Prune Harvest Memories: The Food, The Food!

Prune season was a major event in the annual cycle of our lives. It was the culmination of our economic year and always a communal experience. These are my memories of harvest on the Taeuffer Ranch, 788 Magnolia Drive, Healdsburg, circa 1955 – 1970. –- Joanne Taeuffer

Mother had yet another job during prune season. She was the chef de cuisine. As a good Italian girl, she was a firm believer in the importance of eating to keep your strength up. She would always say she had to be sure Daddy ate enough or he would wear himself out. Of course, the rest of us were maybe not working so hard, but we enjoyed the mealtime abundance nevertheless.

Lunch was not a “quick bite at your desk” affair during prune season. Everybody took a full hour break for lunch and our table was always groaning with food. The stars of the lunch table were the vegetables from our huge garden and authentic Italian “salumi” (although we called it “lunch meat”) from Gromo’s Grocery (corner of Healdsburg Ave. and North Street.)

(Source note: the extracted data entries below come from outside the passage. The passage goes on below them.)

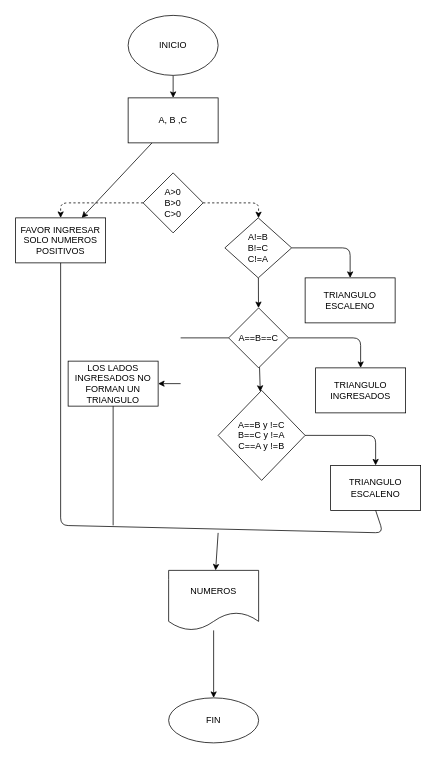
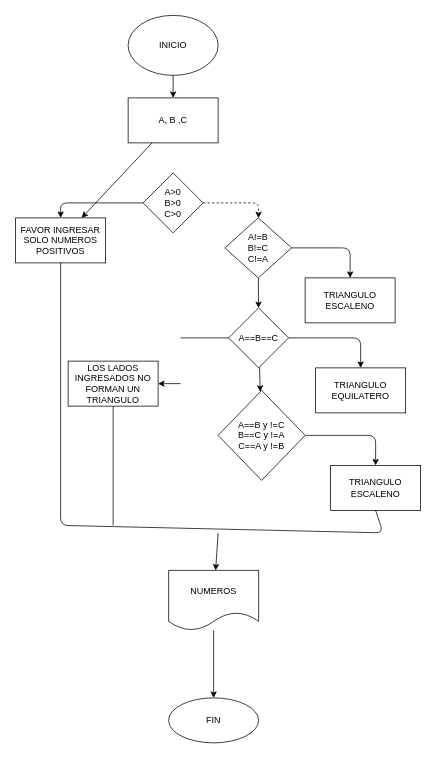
  <mxCell id="0" />
  <mxCell id="1" parent="0" />
  <mxCell id="2" value="" style="edgeStyle=none;html=1;" edge="1" parent="1" source="3" target="5"><mxGeometry relative="1" as="geometry" /></mxCell>
  <mxCell id="3" value="INICIO" style="ellipse;whiteSpace=wrap;html=1;" vertex="1" parent="1"><mxGeometry x="170" y="20" width="120" height="80" as="geometry" /></mxCell>
  <mxCell id="4" value="" style="edgeStyle=none;html=1;" edge="1" parent="1" source="5" target="12"><mxGeometry relative="1" as="geometry" /></mxCell>
  <mxCell id="5" value="A, B ,C" style="whiteSpace=wrap;html=1;" vertex="1" parent="1"><mxGeometry x="170" y="130" width="120" height="60" as="geometry" /></mxCell>
  <mxCell id="6" value="" style="edgeStyle=none;html=1;dashed=1;" edge="1" parent="1" source="8" target="11"><mxGeometry relative="1" as="geometry"><Array as="points"><mxPoint x="344" y="270" /></Array></mxGeometry></mxCell>
- <mxCell id="7" value="" style="edgeStyle=none;html=1;dashed=1;" edge="1" parent="1" source="8" target="12"><mxGeometry relative="1" as="geometry"><Array as="points"><mxPoint x="80" y="270" /></Array></mxGeometry></mxCell>
+ <mxCell id="7" value="" style="edgeStyle=none;html=1;" edge="1" parent="1" source="8" target="12"><mxGeometry relative="1" as="geometry"><Array as="points"><mxPoint x="80" y="270" /></Array></mxGeometry></mxCell>
  <mxCell id="8" value="A&amp;gt;0&lt;br&gt;B&amp;gt;0&lt;br&gt;C&amp;gt;0" style="rhombus;whiteSpace=wrap;html=1;" vertex="1" parent="1"><mxGeometry x="190" y="230" width="80" height="80" as="geometry" /></mxCell>
  <mxCell id="9" value="" style="edgeStyle=none;html=1;" edge="1" parent="1" source="11" target="15"><mxGeometry relative="1" as="geometry" /></mxCell>
  <mxCell id="10" value="" style="edgeStyle=none;html=1;" edge="1" parent="1" source="11" target="20"><mxGeometry relative="1" as="geometry"><Array as="points"><mxPoint x="466" y="330" /></Array></mxGeometry></mxCell>
  <mxCell id="11" value="A!=B&lt;br&gt;B!=C&lt;br&gt;C!=A" style="rhombus;whiteSpace=wrap;html=1;" vertex="1" parent="1"><mxGeometry x="299" y="290" width="89" height="80" as="geometry" /></mxCell>
  <mxCell id="12" value="FAVOR INGRESAR SOLO NUMEROS POSITIVOS" style="whiteSpace=wrap;html=1;" vertex="1" parent="1"><mxGeometry x="20" y="290" width="120" height="60" as="geometry" /></mxCell>
  <mxCell id="13" value="" style="edgeStyle=none;html=1;" edge="1" parent="1" source="15" target="17"><mxGeometry relative="1" as="geometry" /></mxCell>
  <mxCell id="14" value="" style="edgeStyle=none;html=1;" edge="1" parent="1" source="15" target="19"><mxGeometry relative="1" as="geometry"><Array as="points"><mxPoint x="480" y="450" /></Array></mxGeometry></mxCell>
  <mxCell id="15" value="A==B==C" style="rhombus;whiteSpace=wrap;html=1;" vertex="1" parent="1"><mxGeometry x="304" y="410" width="80" height="80" as="geometry" /></mxCell>
  <mxCell id="16" value="" style="edgeStyle=none;html=1;" edge="1" parent="1" source="17" target="18"><mxGeometry relative="1" as="geometry"><Array as="points"><mxPoint x="500" y="580" /></Array></mxGeometry></mxCell>
  <mxCell id="17" value="A==B y !=C&lt;br&gt;B==C y !=A&lt;br&gt;C==A y !=B" style="rhombus;whiteSpace=wrap;html=1;" vertex="1" parent="1"><mxGeometry x="290" y="520" width="116" height="120" as="geometry" /></mxCell>
  <mxCell id="18" value="TRIANGULO ESCALENO" style="whiteSpace=wrap;html=1;" vertex="1" parent="1"><mxGeometry x="440" y="620" width="120" height="60" as="geometry" /></mxCell>
- <mxCell id="19" value="TRIANGULO INGRESADOS" style="whiteSpace=wrap;html=1;" vertex="1" parent="1"><mxGeometry x="420" y="490" width="120" height="60" as="geometry" /></mxCell>
+ <mxCell id="19" value="TRIANGULO EQUILATERO" style="whiteSpace=wrap;html=1;" vertex="1" parent="1"><mxGeometry x="420" y="490" width="120" height="60" as="geometry" /></mxCell>
  <mxCell id="20" value="TRIANGULO ESCALENO" style="whiteSpace=wrap;html=1;" vertex="1" parent="1"><mxGeometry x="406" y="370" width="120" height="60" as="geometry" /></mxCell>
  <mxCell id="21" value="" style="endArrow=none;html=1;exitX=0;exitY=0.5;exitDx=0;exitDy=0;" edge="1" parent="1" source="15"><mxGeometry width="50" height="50" relative="1" as="geometry"><mxPoint x="270" y="390" as="sourcePoint" /><mxPoint x="240" y="450" as="targetPoint" /></mxGeometry></mxCell>
  <mxCell id="22" value="" style="endArrow=classic;html=1;" edge="1" parent="1" target="23"><mxGeometry width="50" height="50" relative="1" as="geometry"><mxPoint x="240" y="511" as="sourcePoint" /><mxPoint x="150" y="511" as="targetPoint" /></mxGeometry></mxCell>
  <mxCell id="23" value="LOS LADOS INGRESADOS NO FORMAN UN TRIANGULO" style="rounded=0;whiteSpace=wrap;html=1;" vertex="1" parent="1"><mxGeometry x="90" y="481" width="120" height="60" as="geometry" /></mxCell>
  <mxCell id="24" value="" style="endArrow=none;html=1;entryX=0.5;entryY=1;entryDx=0;entryDy=0;exitX=0.5;exitY=1;exitDx=0;exitDy=0;" edge="1" parent="1" source="12" target="18"><mxGeometry width="50" height="50" relative="1" as="geometry"><mxPoint x="150" y="610" as="sourcePoint" /><mxPoint x="320" y="620" as="targetPoint" /><Array as="points"><mxPoint x="80" y="700" /><mxPoint x="510" y="710" /></Array></mxGeometry></mxCell>
  <mxCell id="25" value="" style="endArrow=none;html=1;exitX=0.5;exitY=1;exitDx=0;exitDy=0;" edge="1" parent="1" source="23"><mxGeometry width="50" height="50" relative="1" as="geometry"><mxPoint x="520" y="520" as="sourcePoint" /><mxPoint x="150" y="700" as="targetPoint" /></mxGeometry></mxCell>
  <mxCell id="26" value="" style="endArrow=classic;html=1;" edge="1" parent="1" target="28"><mxGeometry width="50" height="50" relative="1" as="geometry"><mxPoint x="290" y="710" as="sourcePoint" /><mxPoint x="290" y="770" as="targetPoint" /></mxGeometry></mxCell>
  <mxCell id="27" value="" style="edgeStyle=none;html=1;" edge="1" parent="1" source="28" target="29"><mxGeometry relative="1" as="geometry" /></mxCell>
  <mxCell id="28" value="NUMEROS" style="shape=document;whiteSpace=wrap;html=1;boundedLbl=1;" vertex="1" parent="1"><mxGeometry x="224" y="760" width="120" height="80" as="geometry" /></mxCell>
  <mxCell id="29" value="FIN" style="ellipse;whiteSpace=wrap;html=1;" vertex="1" parent="1"><mxGeometry x="224" y="930" width="120" height="60" as="geometry" /></mxCell>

There would always be a heaping plate of sliced tomatoes, which we would eat with a generous dollop of mayonnaise, and a bowl of sliced cucumbers dressed with oil and vinegar. The vinegar was “fait maison” by our neighbor Mr. Stefani. He was from the old country and lived as though he were still in Tuscany. He milked his cow, Sweetheart, by hand twice a day (sometimes I got a glass of fresh milk!) and he fermented his own vinegar. The vinegar was stored in glass jugs with a metal screw top. You had to be careful that the top didn’t corrode from the fumes given off by the super strong vinegar.

One of my favorite lunch items was Mother’s pears with cheddar cheese dressing. Every year, my parents would have a lug box of pears, which were picked before prune season but would ripen gradually. Every day, mother would check the box under the counter in our large pantry and gather the ripe pears, which she peeled, halved and cored. We would fill the “cored” section with her special sauce of grated sharp cheddar cheese mixed with mayonnaise and lemon juice. Delish!

Dessert was always something fresh from the oven. In fact, we had dessert twice a day during prune season. Pies were the highlight. Refrigerated glazed peach pies smothered with whipped cream. Blackberry pies made with the berries from the vines down by the creek at the back of the ranch. Apple pies made with glorious Gravenstein apples served with either vanilla ice cream or a big wedge of cheddar cheese. Mother’s pies were a year-round pleasure. (She froze lots of berries, peaches and apples so she could keep baking.) But they never tasted better than during prune season.

After lunch, everybody would go back to work….except me. At least when I was a young’un picking prunes I was allowed to knock-off after lunch. I’d often spend the rest of the day lounging in the darkened living room, reading books I’d checked out of the library and eating apples from the lug box of apples we bought each year at Strelow’s farm. Sometimes I’d ride along when the men went out to pick up the prunes, just so I felt I was participating.

Dinner during prune season would be an outdoor affair, served in the backyard on the well-worn picnic table. Sometimes we had venison steaks, marinated with oil and vinegar and sprigs of rosemary. The dinner hour commenced with my father’s Tom Collins, an indulgence that was summer-specific. He rarely had a cocktail during other times of the year.